Print the data below exactly as it appears, starting with the line that contains "How many series are shown in this chart?" and continuing through the end of the data, leaving out the pictures.

Chart-based quiz data:
┌────────
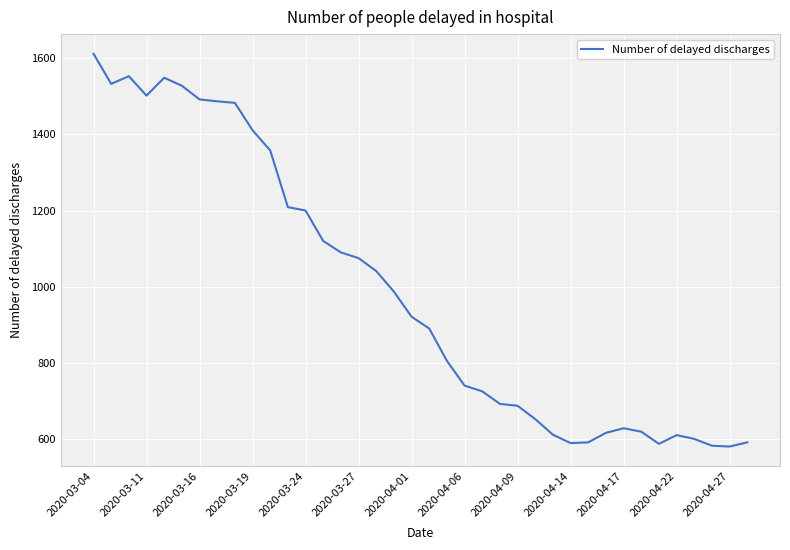

What is the greatest value displayed?

1612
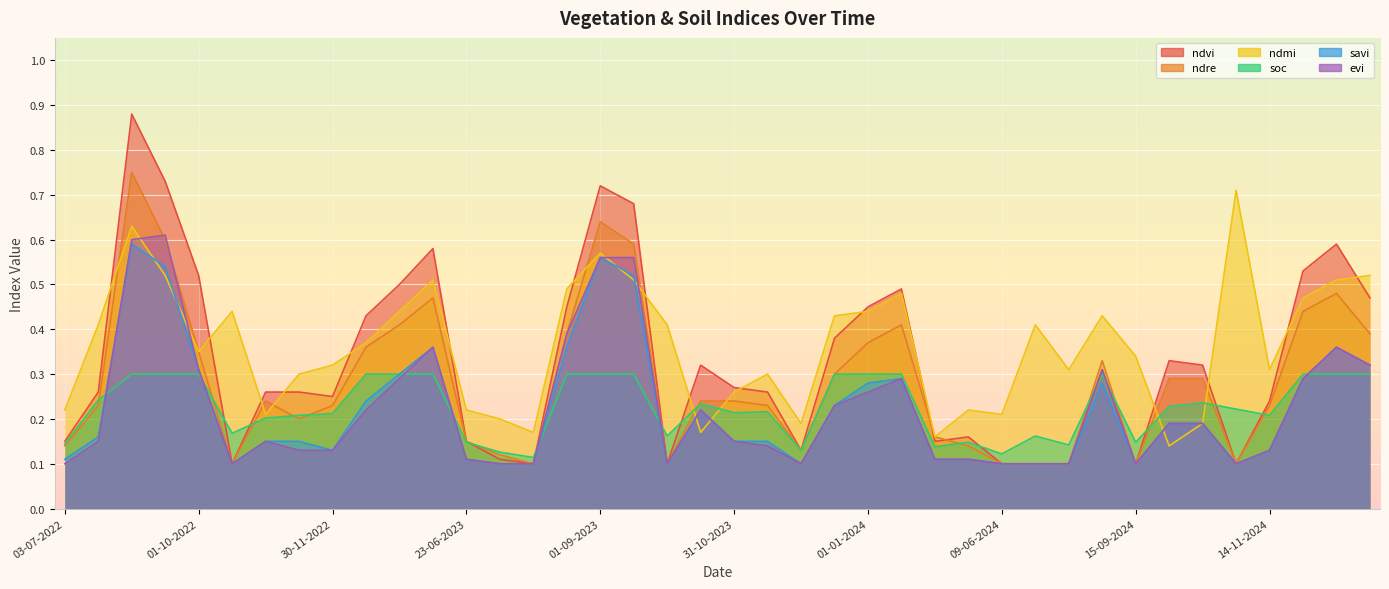

True or false: savi and ndre intersect in this chart.

False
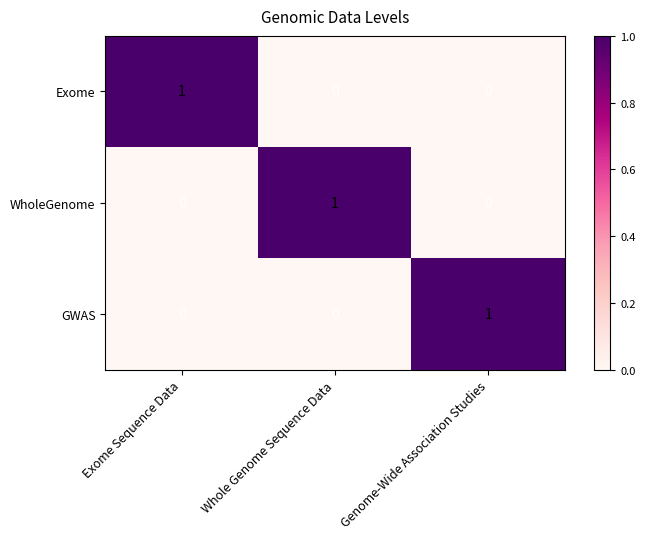

How many series are shown in this chart?

3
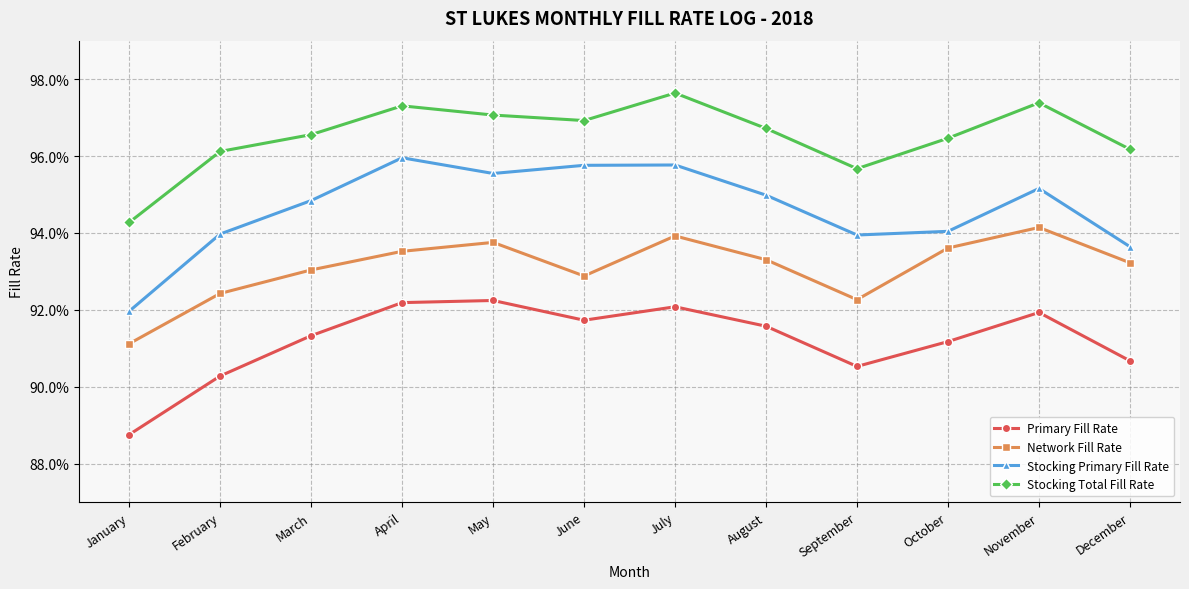

True or false: Stocking Total Fill Rate and Primary Fill Rate intersect in this chart.

False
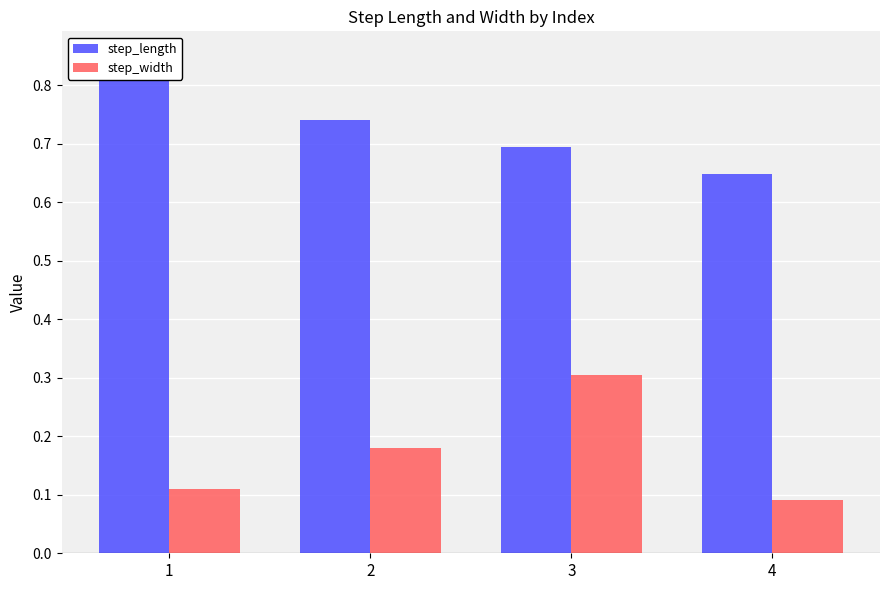

What is the highest value of the step_length series?

0.8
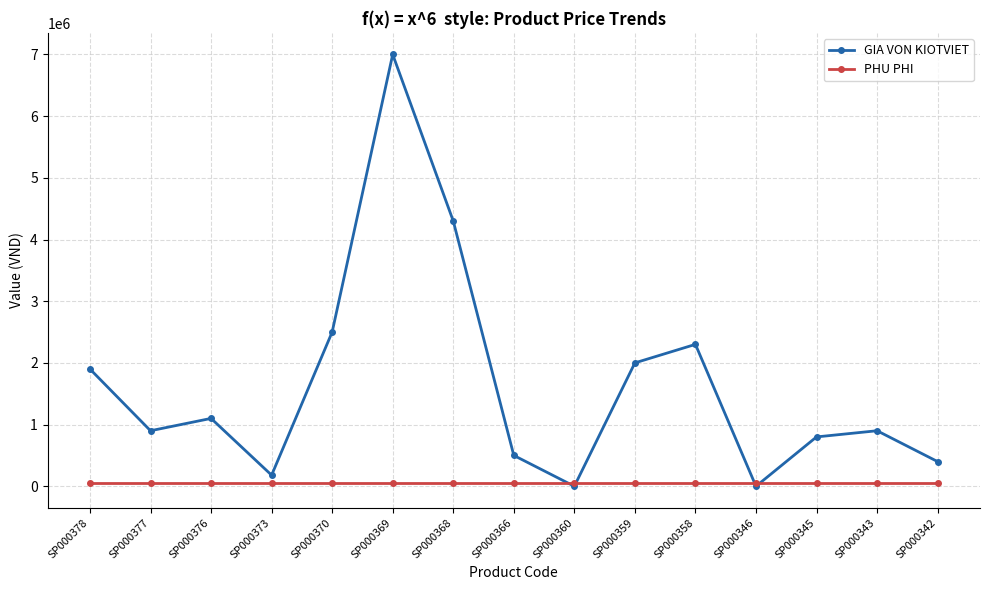

What is the value of the GIA VON KIOTVIET point at the 2nd from the left?

900000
└────────
→ FINAL ANSWER:
How many series are shown in this chart?

3

True or false: Stocking Total Fill Rate and Primary Fill Rate intersect in this chart.

False

What is the highest value of the step_length series?

0.8

What is the value of the GIA VON KIOTVIET point at the 2nd from the left?

900000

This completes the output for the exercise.